The Pacers are only 27 years old on average, with only three players on the whole roster—West (33), Scola (33) and Rasual Butler (34)—over 30. Subtract those three, and the Pacers are barely 26 years old as a single entity (25.9 to be exact).
The Heat, meanwhile, average over 30 years old (31.2 to be exact), with eight players in their fourth decades.
As a team, the Pacers have the youth and health edge, and will be fresher by the time the postseason rolls around—especially this year, which has started out with the injury bug visiting Miami bright and early.
The Heat have one definite parameter working for them against the Pacers—their bench. Miami’s bench is better than Indiana’s, even with Danny Granger’s return, which is sure to be slow in getting up to speed after the long, long layoff.
Greg Oden will be a bust, but the Heat still have Ray Allen, Shane Battier, Chris Andersen, Norris Cole and Rashard Lewis coming off the pine compared to the Pacers’ recovering Granger, Luis Scola, C.J. Watson, Chris Copeland, Orlando Johnson and Ian Mahinmi.
On average, the Pacers’ bench has been outplayed by their opponents’ benches.
Overall, though, it appears the Pacers are in the process of lapping the Heat. They won the regular-season series 2-1 last year and were a twitch away (that Game 1, 103-102 OT loss in Miami?) from getting to the NBA Finals.
The Pacers improved in the offseason, from within and outside, while the Heat did not. That doesn’t mean the Heat aren’t great—they are and will show it as the season unfolds—but they did not get better. And the matchup with the Pacers was already too close for comfort.

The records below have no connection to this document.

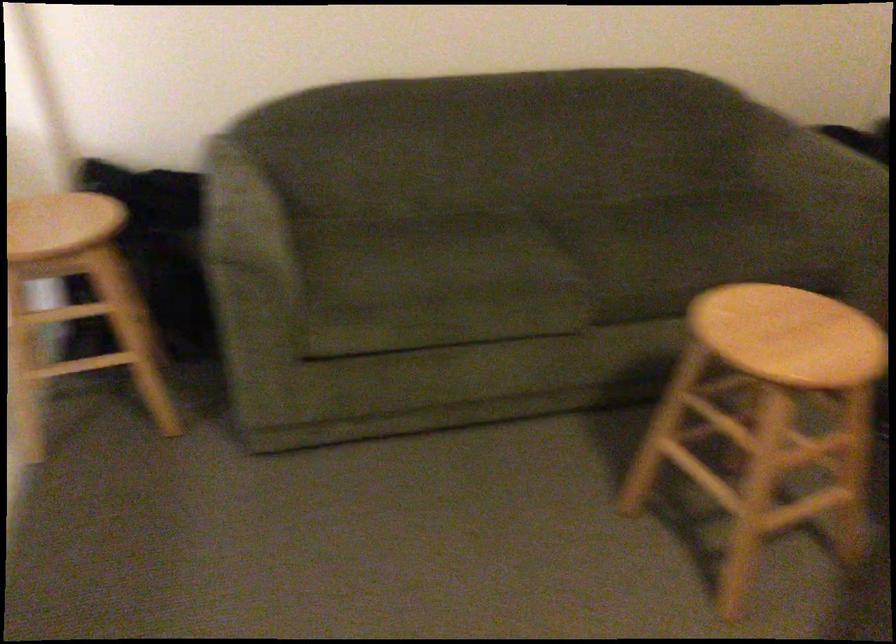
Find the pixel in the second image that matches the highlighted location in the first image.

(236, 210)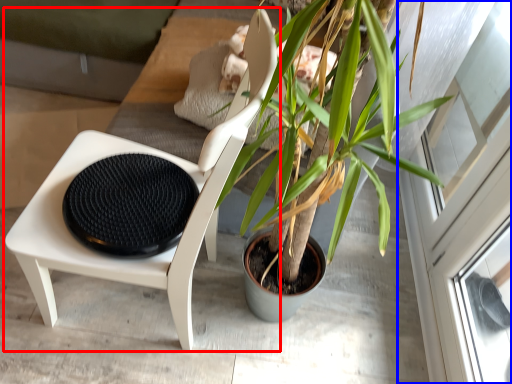
Question: Which point is closer to the camera, chair (highlighted by a red box) or screen door (highlighted by a blue box)?

Choices:
 (A) chair
 (B) screen door

Answer: (A)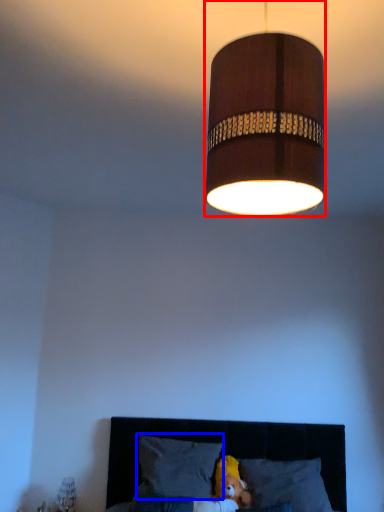
Question: Which of the following is the closest to the observer, lamp (highlighted by a red box) or pillow (highlighted by a blue box)?

Choices:
 (A) lamp
 (B) pillow

Answer: (A)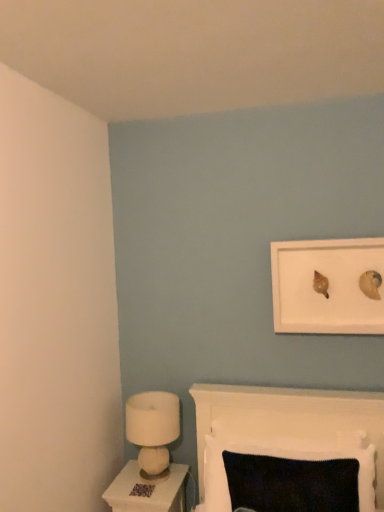
Question: From the image's perspective, is brown textured carpet at lower center located above or below knitted fabric cushion at lower center?

Choices:
 (A) above
 (B) below

Answer: (B)

Question: From a real-world perspective, relative to knitted fabric cushion at lower center, is brown textured carpet at lower center vertically above or below?

Choices:
 (A) below
 (B) above

Answer: (A)

Question: Which object is positioned closest to the white felt lamp at lower left?

Choices:
 (A) knitted fabric cushion at lower center
 (B) brown textured carpet at lower center
 (C) white glossy nightstand at lower left
 (D) white matte picture frame at upper right

Answer: (C)

Question: Which of these objects is positioned farthest from the white matte picture frame at upper right?

Choices:
 (A) white felt lamp at lower left
 (B) white glossy nightstand at lower left
 (C) knitted fabric cushion at lower center
 (D) brown textured carpet at lower center

Answer: (D)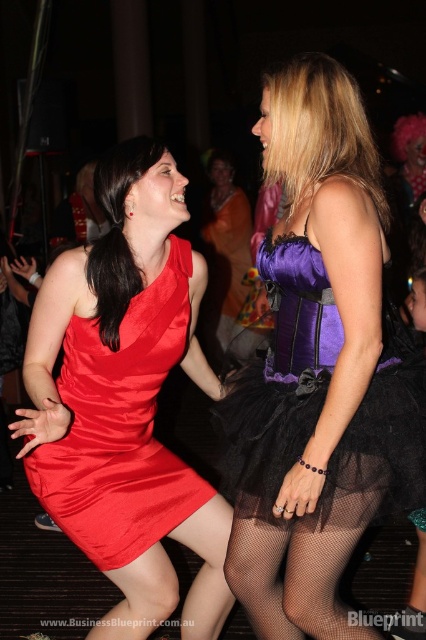
You are organizing a costume party and need to ensure that all outfits are appropriately sized. You have a storage box that can only accommodate items narrower than the satin dress at center. Will the black fishnet tights at lower center fit inside the box?

The black fishnet tights at lower center has a lesser width compared to the satin dress at center, so they will fit inside the storage box since they are narrower.

You are standing at the point labeled as point (267, 394) and want to greet someone across the room. If the average walking distance for a greeting is about 6 feet, can you reach the person you want to greet without moving more than 6 feet from your current position?

The distance between you and the viewer is 5.96 feet, which is just under 6 feet. Therefore, you can reach the person without moving more than 6 feet from your current position.

You are taking a photo of two women at a social event. You want to focus on the woman on the left wearing the red sleeveless dress. Which of the two points, point 1 at coordinates (321, 600) or point 2 at coordinates (212, 285), is closer to the camera and should be used for focusing?

Point 1 at coordinates (321, 600) is closer to the camera than point 2 at coordinates (212, 285), so you should focus on point 1 at coordinates (321, 600) to ensure the woman on the left is in focus.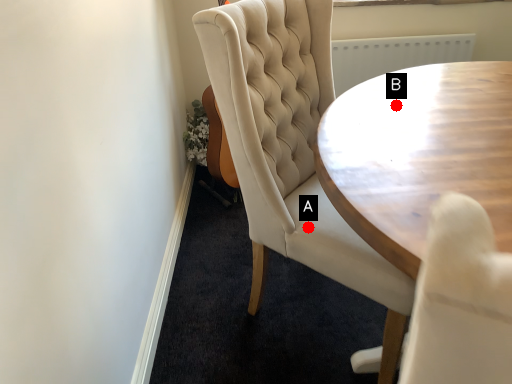
Question: Two points are circled on the image, labeled by A and B beside each circle. Among these points, which one is nearest to the camera?

Choices:
 (A) A is closer
 (B) B is closer

Answer: (B)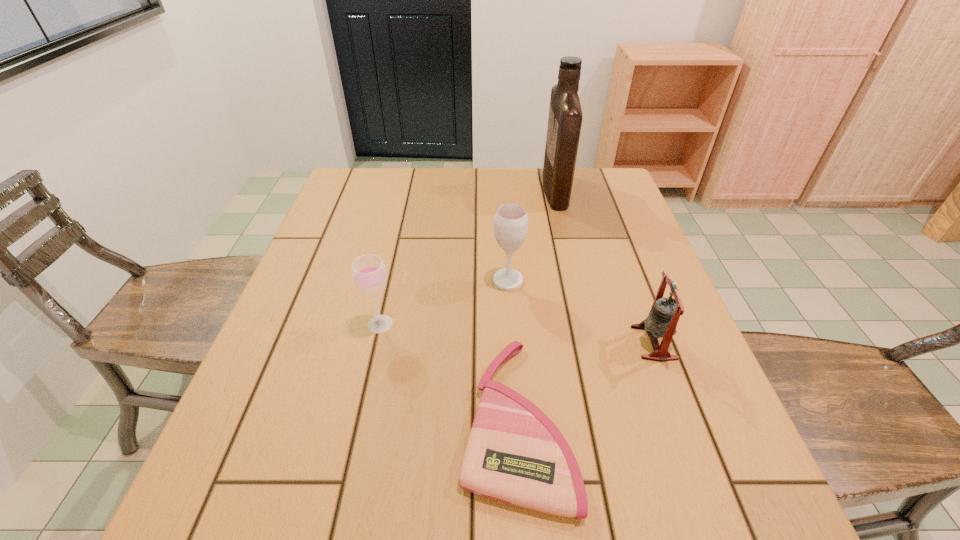
Where is `free spot between the rightmost object and the right wineglass`? The height and width of the screenshot is (540, 960). free spot between the rightmost object and the right wineglass is located at coordinates (581, 312).

Identify the location of object that is the third nearest to the wristlet. (664, 315).

Choose which object is the second nearest neighbor to the rightmost object. Please provide its 2D coordinates. Your answer should be formatted as a tuple, i.e. [(x, y)], where the tuple contains the x and y coordinates of a point satisfying the conditions above.

[(510, 227)]

Find the location of a particular element. The width and height of the screenshot is (960, 540). free region that satisfies the following two spatial constraints: 1. on the back side of the bell; 2. on the label side of the tallest object is located at coordinates (597, 190).

I want to click on vacant region that satisfies the following two spatial constraints: 1. on the front side of the left wineglass; 2. on the left side of the bell, so click(376, 342).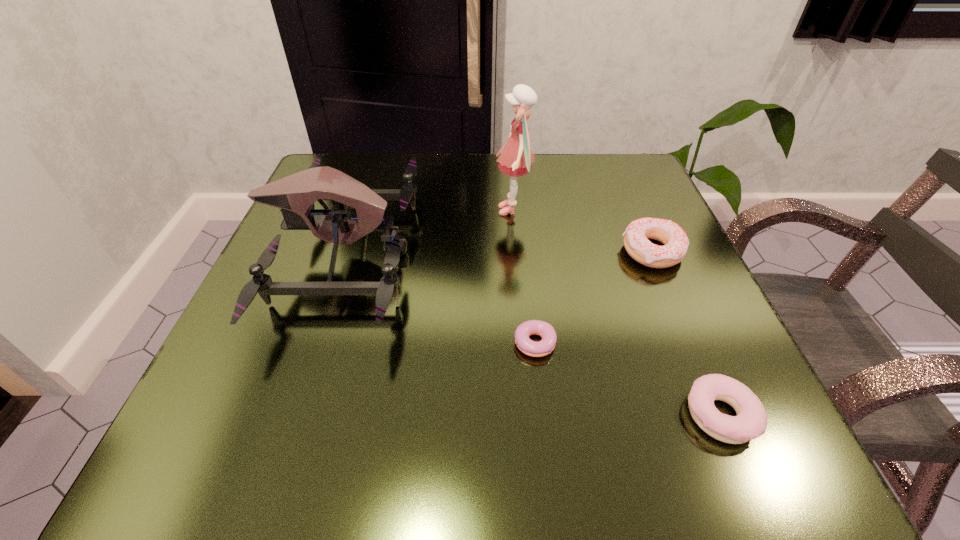
At what (x,y) coordinates should I click in order to perform the action: click on object at the far left corner. Please return your answer as a coordinate pair (x, y). Looking at the image, I should click on (295, 194).

Find the location of a particular element. object present at the near right corner is located at coordinates (751, 421).

Locate an element on the screen. vacant space at the far edge of the desktop is located at coordinates (546, 172).

In the image, there is a desktop. At what (x,y) coordinates should I click in order to perform the action: click on free space at the near edge. Please return your answer as a coordinate pair (x, y). The image size is (960, 540). Looking at the image, I should click on (351, 455).

Locate an element on the screen. This screenshot has height=540, width=960. free space at the left edge of the desktop is located at coordinates (278, 253).

The height and width of the screenshot is (540, 960). In the image, there is a desktop. What are the coordinates of `vacant space at the right edge` in the screenshot? It's located at (694, 332).

Find the location of `vacant region at the far right corner of the desktop`. vacant region at the far right corner of the desktop is located at coordinates (631, 156).

What are the coordinates of `free space between the leftmost object and the shortest doughnut` in the screenshot? It's located at (439, 300).

Identify the location of free area in between the shortest doughnut and the leftmost object. (439, 300).

The image size is (960, 540). In order to click on empty space that is in between the drone and the doll in this screenshot , I will do `click(428, 232)`.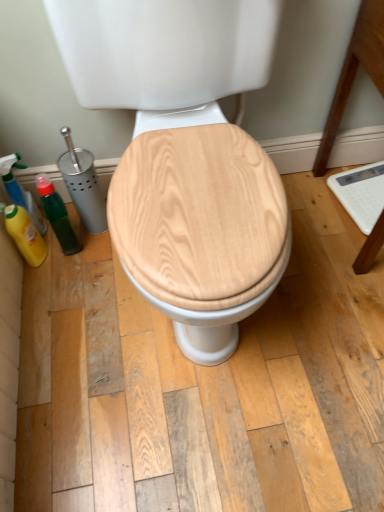
Locate an element on the screen. The width and height of the screenshot is (384, 512). empty space that is in between wooden toilet seat at center and green matte bottle at left is located at coordinates (103, 293).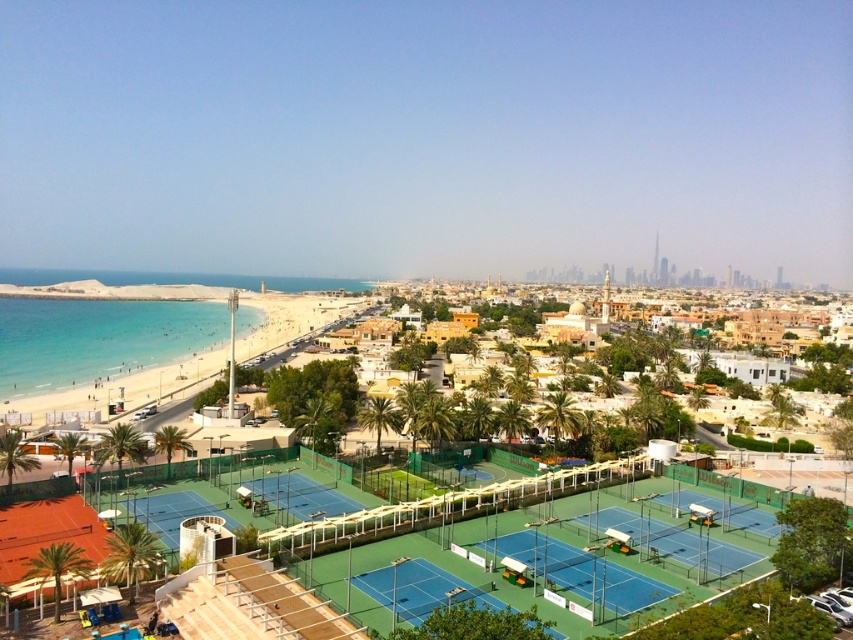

West reminded ESPN’s Brian Windhorst how close:
We believe in this locker room that we can get the No. 1 seed and we started the year with that attitude. The fact that Game 7 of the conference finals wasn't in our home building we felt was the difference in a trip to the Finals, and we're going to do everything in our power to get a Game 7 in our building.
The Heat and Pacers play opposite games. Indiana suffocates opponents on the floor and the boards. Miami forces opponents to keep up on offense. It will be interesting (and exciting) to see which scheme wins out—the Heat’s O or the Pacers’ D—when the two finally meet in the first of four regular-season contests on Dec. 10.
We’ll know four things then—if the Pacers have kept up their torrid start, if the Heat have kept on stumbling, who gets the early edge between the two and who really are the early favorites to take the Eastern Conference.